Saved data entries
^^^^

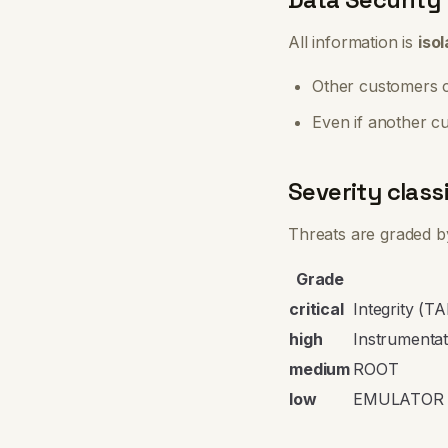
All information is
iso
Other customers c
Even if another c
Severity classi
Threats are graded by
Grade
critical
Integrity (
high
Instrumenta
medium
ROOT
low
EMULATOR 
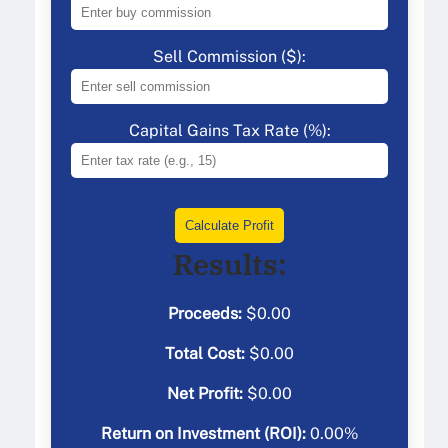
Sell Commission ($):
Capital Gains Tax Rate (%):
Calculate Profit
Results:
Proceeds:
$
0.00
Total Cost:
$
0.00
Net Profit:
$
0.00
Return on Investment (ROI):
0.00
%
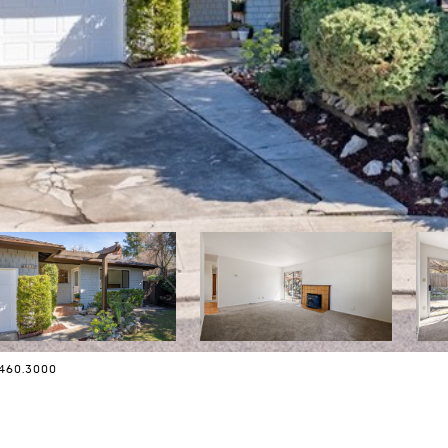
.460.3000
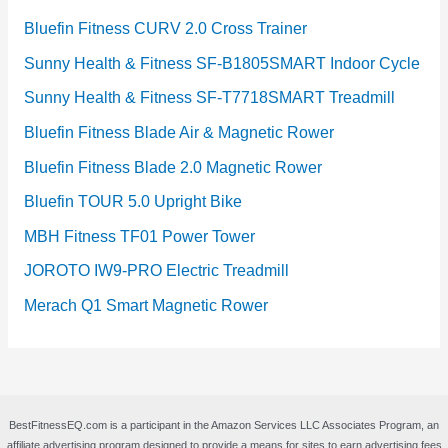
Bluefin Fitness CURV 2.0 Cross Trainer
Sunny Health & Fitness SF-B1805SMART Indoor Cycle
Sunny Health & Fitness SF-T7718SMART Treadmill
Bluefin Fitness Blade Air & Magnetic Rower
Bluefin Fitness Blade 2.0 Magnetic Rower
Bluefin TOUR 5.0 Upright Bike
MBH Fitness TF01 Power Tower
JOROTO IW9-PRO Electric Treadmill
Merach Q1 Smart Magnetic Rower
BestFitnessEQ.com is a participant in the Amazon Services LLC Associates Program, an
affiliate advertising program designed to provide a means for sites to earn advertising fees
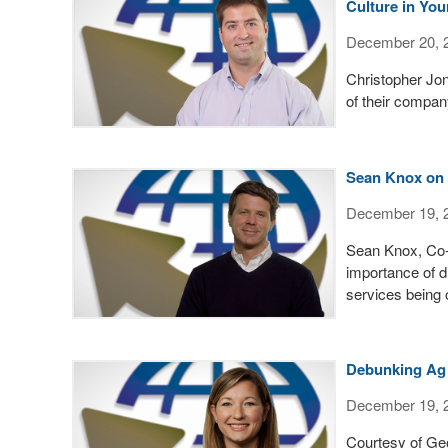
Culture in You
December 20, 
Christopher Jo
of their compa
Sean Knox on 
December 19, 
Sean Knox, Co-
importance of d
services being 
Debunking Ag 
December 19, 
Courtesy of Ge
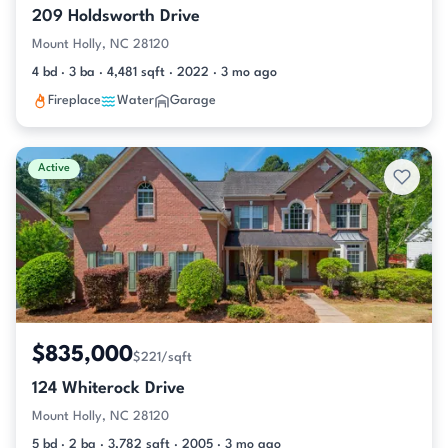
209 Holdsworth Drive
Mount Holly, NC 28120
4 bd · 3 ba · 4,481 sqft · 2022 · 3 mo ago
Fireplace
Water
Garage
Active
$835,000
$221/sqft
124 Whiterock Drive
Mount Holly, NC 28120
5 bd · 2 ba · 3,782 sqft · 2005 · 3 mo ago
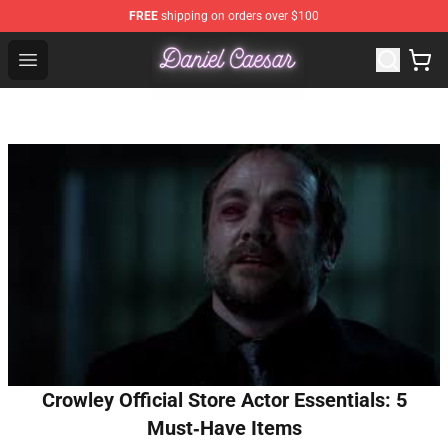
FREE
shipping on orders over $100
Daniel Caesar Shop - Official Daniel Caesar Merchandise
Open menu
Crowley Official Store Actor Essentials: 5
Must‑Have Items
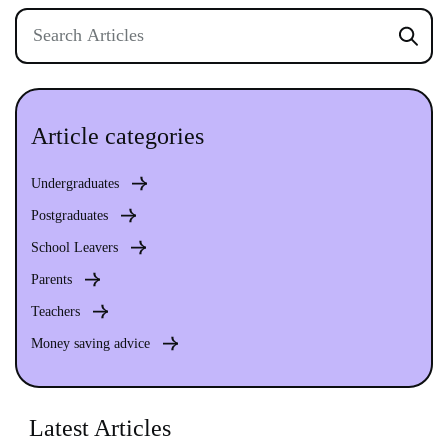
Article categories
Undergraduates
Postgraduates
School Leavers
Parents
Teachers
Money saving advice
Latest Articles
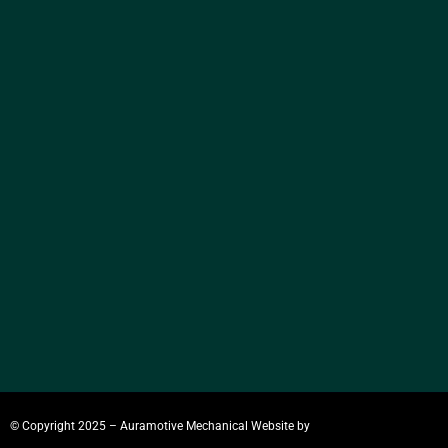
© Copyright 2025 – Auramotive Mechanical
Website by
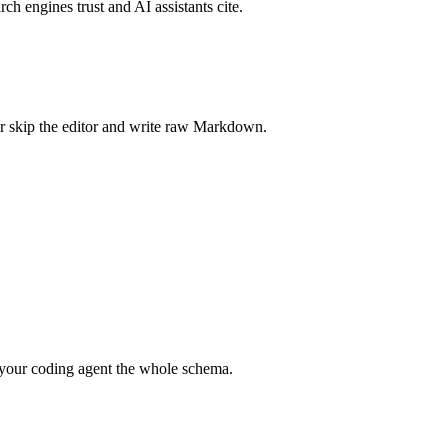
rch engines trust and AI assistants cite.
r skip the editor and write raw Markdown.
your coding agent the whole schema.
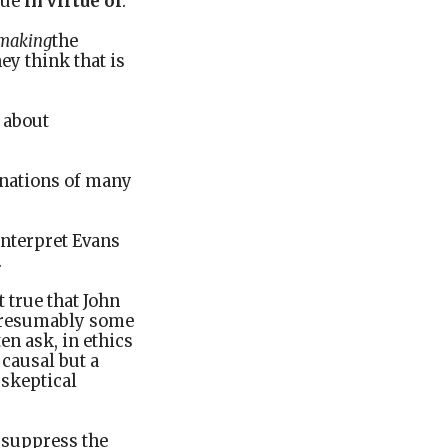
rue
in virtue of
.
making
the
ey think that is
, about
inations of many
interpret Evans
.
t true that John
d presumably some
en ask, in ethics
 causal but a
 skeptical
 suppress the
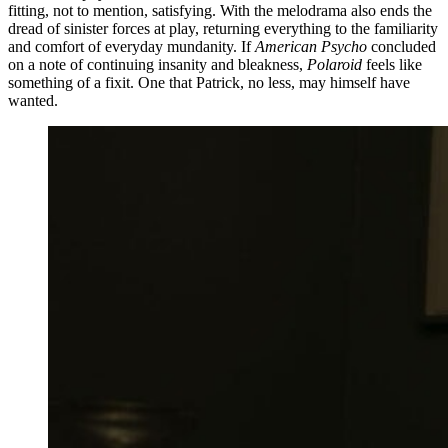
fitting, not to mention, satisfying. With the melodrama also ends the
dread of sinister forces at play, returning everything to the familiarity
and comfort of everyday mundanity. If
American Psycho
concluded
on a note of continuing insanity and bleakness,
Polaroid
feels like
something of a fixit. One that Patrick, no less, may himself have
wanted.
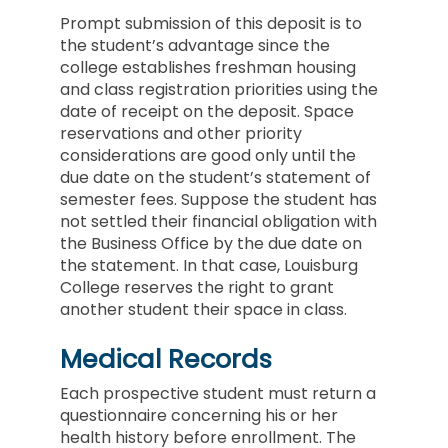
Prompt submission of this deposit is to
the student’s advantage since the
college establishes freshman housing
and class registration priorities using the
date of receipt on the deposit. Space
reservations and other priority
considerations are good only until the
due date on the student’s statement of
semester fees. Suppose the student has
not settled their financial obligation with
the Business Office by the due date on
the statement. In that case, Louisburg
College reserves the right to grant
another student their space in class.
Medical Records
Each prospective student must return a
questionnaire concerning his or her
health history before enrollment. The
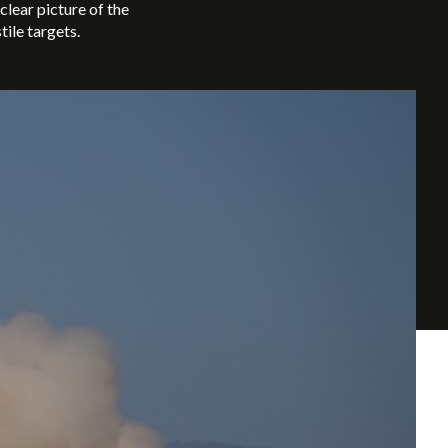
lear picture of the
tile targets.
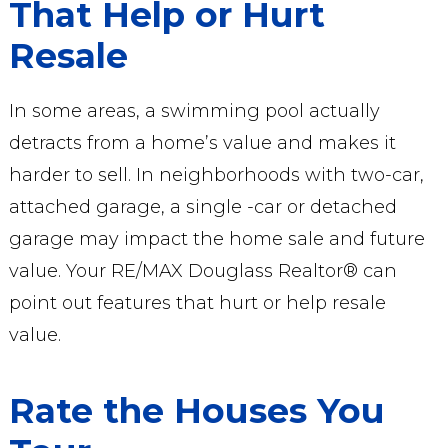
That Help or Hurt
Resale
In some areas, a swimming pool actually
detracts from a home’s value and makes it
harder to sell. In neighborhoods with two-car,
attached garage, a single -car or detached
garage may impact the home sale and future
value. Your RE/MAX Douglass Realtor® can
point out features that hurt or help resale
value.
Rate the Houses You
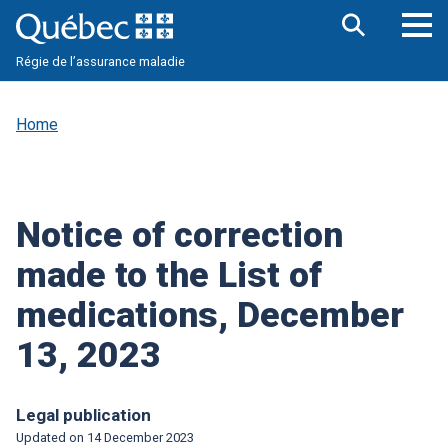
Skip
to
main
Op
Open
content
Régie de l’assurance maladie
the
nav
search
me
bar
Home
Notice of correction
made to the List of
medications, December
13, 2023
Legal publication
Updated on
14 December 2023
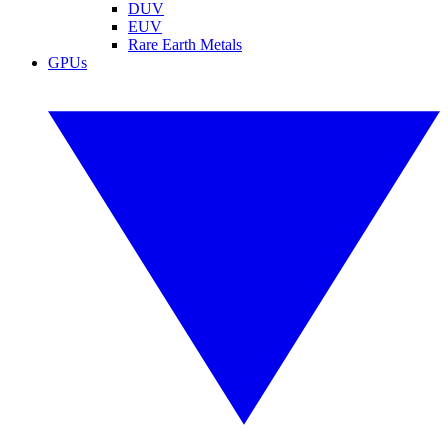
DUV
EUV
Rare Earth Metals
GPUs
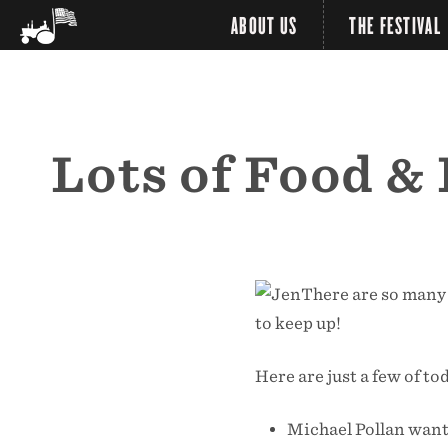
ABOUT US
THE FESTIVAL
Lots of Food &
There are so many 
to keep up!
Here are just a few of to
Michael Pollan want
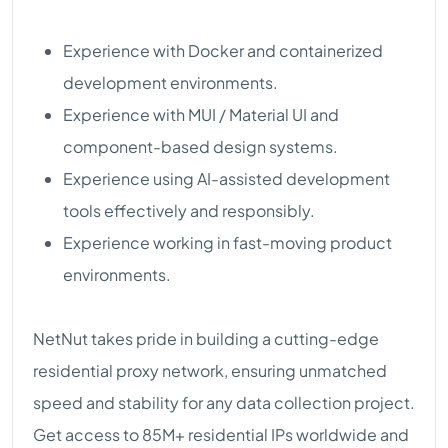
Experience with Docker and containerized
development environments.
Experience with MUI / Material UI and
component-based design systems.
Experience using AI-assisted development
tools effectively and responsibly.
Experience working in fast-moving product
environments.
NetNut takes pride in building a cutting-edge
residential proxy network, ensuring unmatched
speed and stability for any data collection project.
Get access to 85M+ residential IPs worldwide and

^^^^

Exercise: Reproduce the data exactly, please, and omit its pictures.

The answer:
All information is
iso
Other customers c
Even if another c
Severity classi
Threats are graded by
Grade
critical
Integrity (
high
Instrumenta
medium
ROOT
low
EMULATOR 
Sell Commission ($):
Capital Gains Tax Rate (%):
Calculate Profit
Results:
Proceeds:
$
0.00
Total Cost:
$
0.00
Net Profit:
$
0.00
Return on Investment (ROI):
0.00
%
.460.3000
Bluefin Fitness CURV 2.0 Cross Trainer
Sunny Health & Fitness SF-B1805SMART Indoor Cycle
Sunny Health & Fitness SF-T7718SMART Treadmill
Bluefin Fitness Blade Air & Magnetic Rower
Bluefin Fitness Blade 2.0 Magnetic Rower
Bluefin TOUR 5.0 Upright Bike
MBH Fitness TF01 Power Tower
JOROTO IW9-PRO Electric Treadmill
Merach Q1 Smart Magnetic Rower
BestFitnessEQ.com is a participant in the Amazon Services LLC Associates Program, an
affiliate advertising program designed to provide a means for sites to earn advertising fees
Culture in You
December 20, 
Christopher Jo
of their compa
Sean Knox on 
December 19, 
Sean Knox, Co-
importance of d
services being 
Debunking Ag 
December 19, 
Courtesy of Ge
209 Holdsworth Drive
Mount Holly, NC 28120
4 bd · 3 ba · 4,481 sqft · 2022 · 3 mo ago
Fireplace
Water
Garage
Active
$835,000
$221/sqft
124 Whiterock Drive
Mount Holly, NC 28120
5 bd · 2 ba · 3,782 sqft · 2005 · 3 mo ago
FREE
shipping on orders over $100
Daniel Caesar Shop - Official Daniel Caesar Merchandise
Open menu
Crowley Official Store Actor Essentials: 5
Must‑Have Items
Article categories
Undergraduates
Postgraduates
School Leavers
Parents
Teachers
Money saving advice
Latest Articles
© Copyright 2025 – Auramotive Mechanical
Website by
rch engines trust and AI assistants cite.
r skip the editor and write raw Markdown.
your coding agent the whole schema.
rue
in virtue of
.
making
the
ey think that is
, about
inations of many
interpret Evans
.
t true that John
d presumably some
en ask, in ethics
 causal but a
 skeptical
 suppress the
fitting, not to mention, satisfying. With the melodrama also ends the
dread of sinister forces at play, returning everything to the familiarity
and comfort of everyday mundanity. If
American Psycho
concluded
on a note of continuing insanity and bleakness,
Polaroid
feels like
something of a fixit. One that Patrick, no less, may himself have
wanted.
Prompt submission of this deposit is to
the student’s advantage since the
college establishes freshman housing
and class registration priorities using the
date of receipt on the deposit. Space
reservations and other priority
considerations are good only until the
due date on the student’s statement of
semester fees. Suppose the student has
not settled their financial obligation with
the Business Office by the due date on
the statement. In that case, Louisburg
College reserves the right to grant
another student their space in class.
Medical Records
Each prospective student must return a
questionnaire concerning his or her
health history before enrollment. The
lear picture of the
tile targets.
That Help or Hurt
Resale
In some areas, a swimming pool actually
detracts from a home’s value and makes it
harder to sell. In neighborhoods with two-car,
attached garage, a single -car or detached
garage may impact the home sale and future
value. Your RE/MAX Douglass Realtor® can
point out features that hurt or help resale
value.
Rate the Houses You
Skip
to
main
Op
Open
content
Régie de l’assurance maladie
the
nav
search
me
bar
Home
Notice of correction
made to the List of
medications, December
13, 2023
Legal publication
Updated on
14 December 2023
DUV
EUV
Rare Earth Metals
GPUs
ABOUT US
THE FESTIVAL
Lots of Food &
There are so many 
to keep up!
Here are just a few of to
Michael Pollan want
Experience with Docker and containerized
development environments.
Experience with MUI / Material UI and
component-based design systems.
Experience using AI-assisted development
tools effectively and responsibly.
Experience working in fast-moving product
environments.
NetNut takes pride in building a cutting-edge
residential proxy network, ensuring unmatched
speed and stability for any data collection project.
Get access to 85M+ residential IPs worldwide and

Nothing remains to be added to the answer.